No. 1: How are we going to scrape together the resources to consistently pay a quarterback $250,000 per year, much less the going rate on a team with a legit shot at winning the national championship?
No. 2: And should making young quarterbacks filthy rich be central to the mission statement of a fine academic institution?
The handwriting is now spray-painted in neon green on the wall in letters so tall that CU athletic director Rick George and CSU counterpart Joe Parker cannot ignore.
Despite their best efforts, from spending tens of millions of dollars on facilities to firing coaches that repeatedly fail, the Buffs and Rams have been left in the dust by the power brokers of college football.
Never-say-die pride, plus the misty watercolor memories of the way we were when Bill McCartney and Sonny Lubick roamed the sidelines, compel George and Parker to exhort alums to dig deeper in their wallets to bring back the glory days.
But here’s the inconvenient truth: In a state where NFL Sundays are religious experiences for legions of Broncomaniacs, college football is a nice excuse to drink some beer with your buds. Around here, it’s not the from-deep-in-the-soul passion play enjoyed by fanatics in the true college football hotbeds of South Bend, Athens and College Station.
Let’s be real. The Buffs and Rams are not very good at football.
Over the course of the past two decades, on-field success has become an aberration. Give ‘em a grade and it’s a D+.
CU has enjoyed two winning seasons since 2006. The last time CSU won a conference championship was 2002. During the past 20 years, the Rams and Buffs have combined to win 41.6% of their games.
When the Buffs got Mel Tuckered by USC and UCLA, who unceremoniously bolted the Pac-12 for the big green money of the Big Ten, it should have been a wake-up call for two local football programs so blindly self-absorbed in their quixotic pursuit of greatness that the Buffs and Rams can’t even agree to play each other on a regular basis.

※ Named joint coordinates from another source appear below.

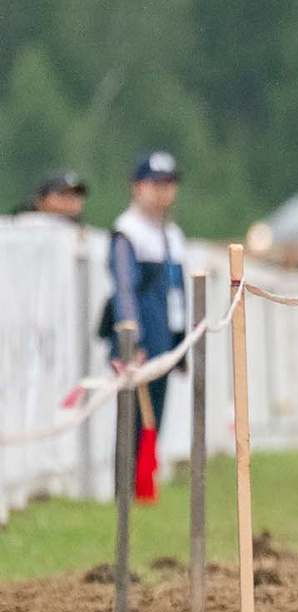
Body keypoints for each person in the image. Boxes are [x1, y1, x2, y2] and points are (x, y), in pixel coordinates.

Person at [102, 151, 188, 503]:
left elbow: (177, 294)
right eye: (154, 184)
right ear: (137, 187)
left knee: (155, 417)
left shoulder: (173, 235)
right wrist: (131, 338)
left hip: (166, 340)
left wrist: (181, 342)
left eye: (168, 184)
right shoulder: (128, 233)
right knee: (132, 421)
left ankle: (143, 486)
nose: (161, 192)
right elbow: (124, 287)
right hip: (137, 342)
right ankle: (125, 491)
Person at [17, 169, 88, 219]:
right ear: (41, 201)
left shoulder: (89, 236)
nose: (71, 201)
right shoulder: (20, 226)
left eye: (76, 196)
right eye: (63, 194)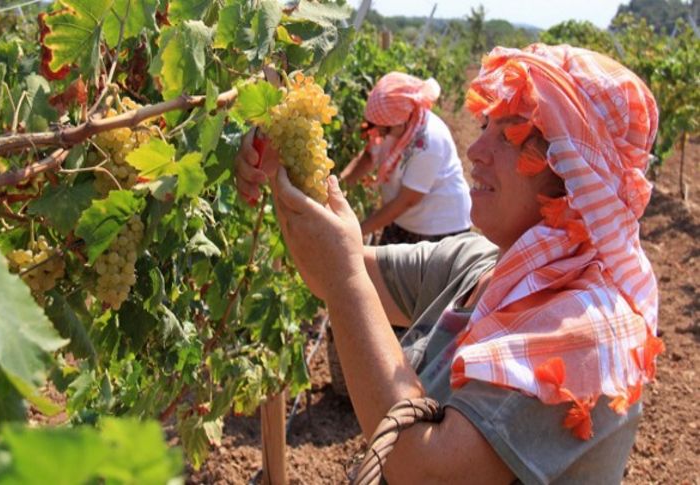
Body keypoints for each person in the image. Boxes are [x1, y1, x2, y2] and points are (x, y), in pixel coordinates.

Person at [235, 43, 664, 483]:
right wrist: (285, 172)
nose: (475, 149)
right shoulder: (478, 266)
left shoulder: (584, 333)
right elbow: (327, 270)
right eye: (484, 125)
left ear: (575, 172)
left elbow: (424, 471)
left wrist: (345, 278)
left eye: (509, 135)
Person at [339, 72, 472, 244]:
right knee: (386, 267)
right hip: (403, 218)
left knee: (411, 269)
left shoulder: (429, 142)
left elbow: (406, 201)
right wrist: (338, 187)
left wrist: (356, 232)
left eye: (385, 130)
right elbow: (368, 157)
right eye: (376, 126)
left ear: (403, 120)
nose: (379, 133)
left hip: (439, 228)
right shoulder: (388, 124)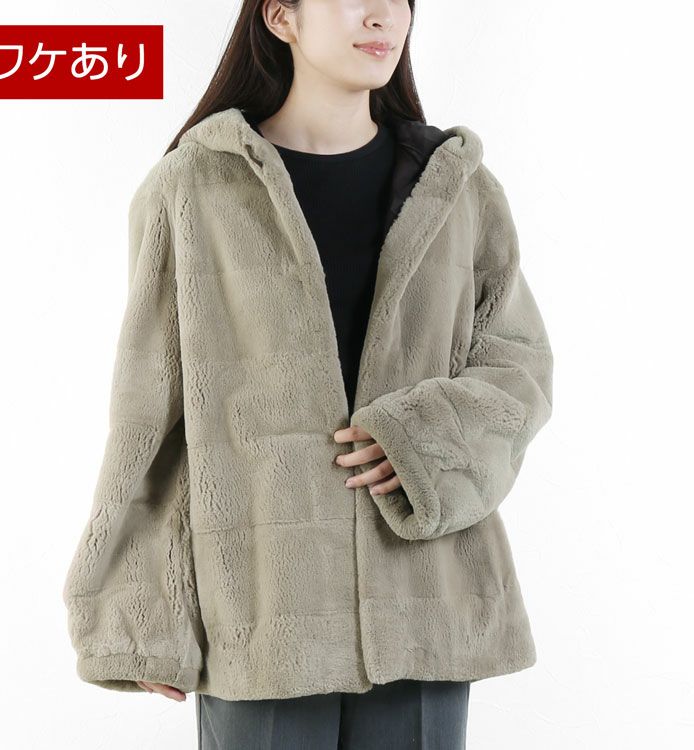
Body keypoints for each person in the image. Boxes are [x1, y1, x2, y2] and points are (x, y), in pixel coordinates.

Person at [62, 1, 554, 748]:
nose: (382, 16)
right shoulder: (194, 186)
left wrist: (421, 443)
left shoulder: (457, 187)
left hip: (424, 604)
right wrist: (140, 610)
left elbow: (519, 364)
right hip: (262, 612)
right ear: (281, 17)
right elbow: (149, 411)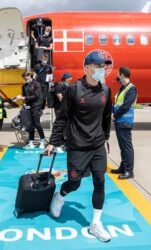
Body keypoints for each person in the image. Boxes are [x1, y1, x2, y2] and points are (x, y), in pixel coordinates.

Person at [44, 51, 112, 242]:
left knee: (100, 181)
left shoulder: (105, 91)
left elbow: (106, 118)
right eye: (98, 66)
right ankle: (60, 195)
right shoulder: (74, 90)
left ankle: (95, 224)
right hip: (78, 145)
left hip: (97, 144)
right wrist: (52, 141)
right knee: (74, 183)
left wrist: (105, 139)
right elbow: (62, 118)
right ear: (87, 68)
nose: (102, 69)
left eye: (104, 66)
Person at [111, 66, 137, 180]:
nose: (117, 76)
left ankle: (129, 171)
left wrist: (115, 115)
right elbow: (117, 104)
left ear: (122, 75)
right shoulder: (122, 88)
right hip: (119, 121)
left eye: (118, 74)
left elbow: (126, 105)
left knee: (127, 147)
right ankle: (123, 167)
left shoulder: (131, 89)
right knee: (123, 147)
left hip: (125, 122)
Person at [15, 71, 46, 150]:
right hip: (28, 106)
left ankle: (42, 140)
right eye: (24, 77)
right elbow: (24, 96)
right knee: (30, 125)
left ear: (30, 75)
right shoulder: (24, 86)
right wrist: (22, 100)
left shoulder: (36, 84)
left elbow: (36, 96)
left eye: (27, 76)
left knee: (37, 124)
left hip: (36, 105)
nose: (25, 78)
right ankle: (31, 142)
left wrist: (24, 98)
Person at [53, 72, 72, 153]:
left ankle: (64, 143)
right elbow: (60, 98)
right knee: (60, 126)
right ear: (65, 78)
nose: (71, 80)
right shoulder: (59, 86)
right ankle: (58, 144)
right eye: (70, 78)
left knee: (66, 126)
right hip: (59, 109)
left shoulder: (68, 86)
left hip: (65, 109)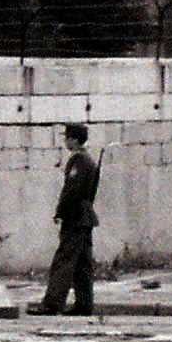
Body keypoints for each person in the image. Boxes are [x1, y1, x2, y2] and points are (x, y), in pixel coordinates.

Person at [33, 122, 99, 316]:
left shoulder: (78, 160)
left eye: (68, 137)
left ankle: (52, 303)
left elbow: (71, 190)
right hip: (85, 217)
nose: (65, 141)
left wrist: (60, 212)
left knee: (64, 261)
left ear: (75, 139)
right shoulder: (89, 160)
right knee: (82, 263)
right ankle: (84, 304)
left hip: (75, 217)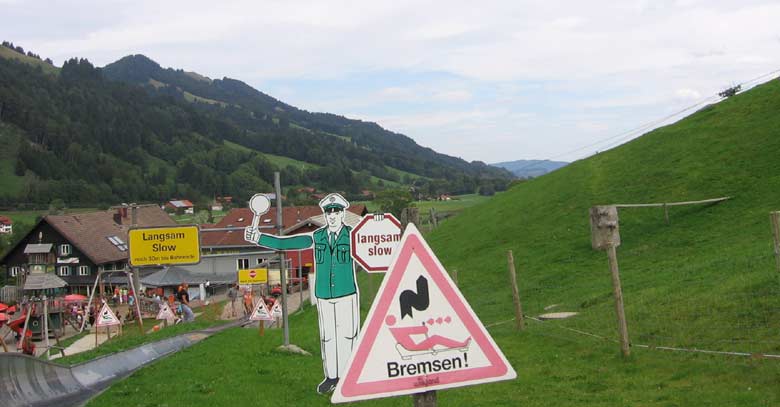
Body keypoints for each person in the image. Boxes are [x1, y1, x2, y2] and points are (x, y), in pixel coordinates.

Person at [245, 192, 359, 394]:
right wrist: (259, 237)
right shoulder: (317, 236)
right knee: (328, 337)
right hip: (324, 294)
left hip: (346, 293)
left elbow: (375, 238)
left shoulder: (353, 234)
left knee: (348, 335)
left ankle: (349, 375)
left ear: (343, 214)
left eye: (336, 211)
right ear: (325, 215)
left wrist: (379, 222)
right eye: (329, 212)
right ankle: (332, 377)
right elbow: (284, 243)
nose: (332, 216)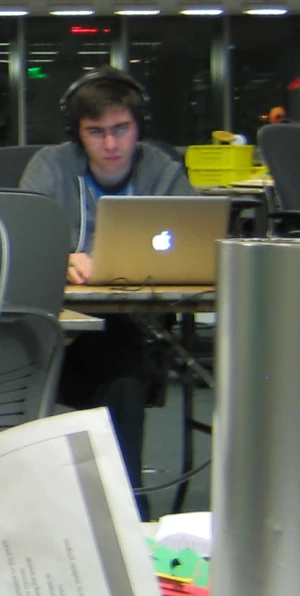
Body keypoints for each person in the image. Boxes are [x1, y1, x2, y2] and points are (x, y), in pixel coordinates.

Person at [18, 68, 192, 509]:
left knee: (121, 369)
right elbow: (24, 234)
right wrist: (60, 256)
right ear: (77, 135)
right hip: (55, 325)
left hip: (126, 324)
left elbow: (191, 241)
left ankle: (124, 508)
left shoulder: (162, 171)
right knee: (111, 368)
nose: (111, 145)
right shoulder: (51, 167)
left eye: (121, 130)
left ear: (139, 129)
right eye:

College football has ceased to be about touchdowns for the glory of dear old alma mater. Whether they’re Sooners from Oklahoma or Wolverines from Michigan, players and coaches are nothing more than entertainment software for ESPN and Fox.
Kickoff times are set by the whims of TV executives, with little or no regard for families who buy tickets. Travel schedules, with more than 2,000 miles separating the campuses of UCLA and Ohio State, don’t give a hoot about a linebacker’s upcoming midterm exam in biology.
With the Big Ten and Southeastern Conference expanding their spheres of influence so quickly that anybody left behind risks getting sucked into a black hole of irrelevance, the Buffs are living on a prayer, which is more than can be said for the Rams.
Yes, it’s possible that 10 years down the line, Colorado can win 50% of the time in a 64-team super league, while CSU could strive to earn a spot into the big time if broadcast executives decide the English soccer model of promotion and relegation is good for TV ratings in American football.
But what price is too much for the privilege of the Buffs or Rams losing 48-14 to Texas A&M instead of the good, clean fun of beating Wyoming 24-21? At the risk of sounding un-American, bigger is not always better. Life in a small pond can go swimmingly for big fish content to thrive there.
I want to know if there are real academic leaders in Boulder or Fort Collins with the gumption to stop kissing the tail of Ralphie and Cam the Ram in the pursuit of an impossible dream.
College football now has almost nothing to do with college. Even the football part has become secondary. It’s all about money.
At CU and CSU, is ambition now truly defined as winning on the field or the dogged pursuit of every last dollar?
At what point do the Buffs or Rams just say no?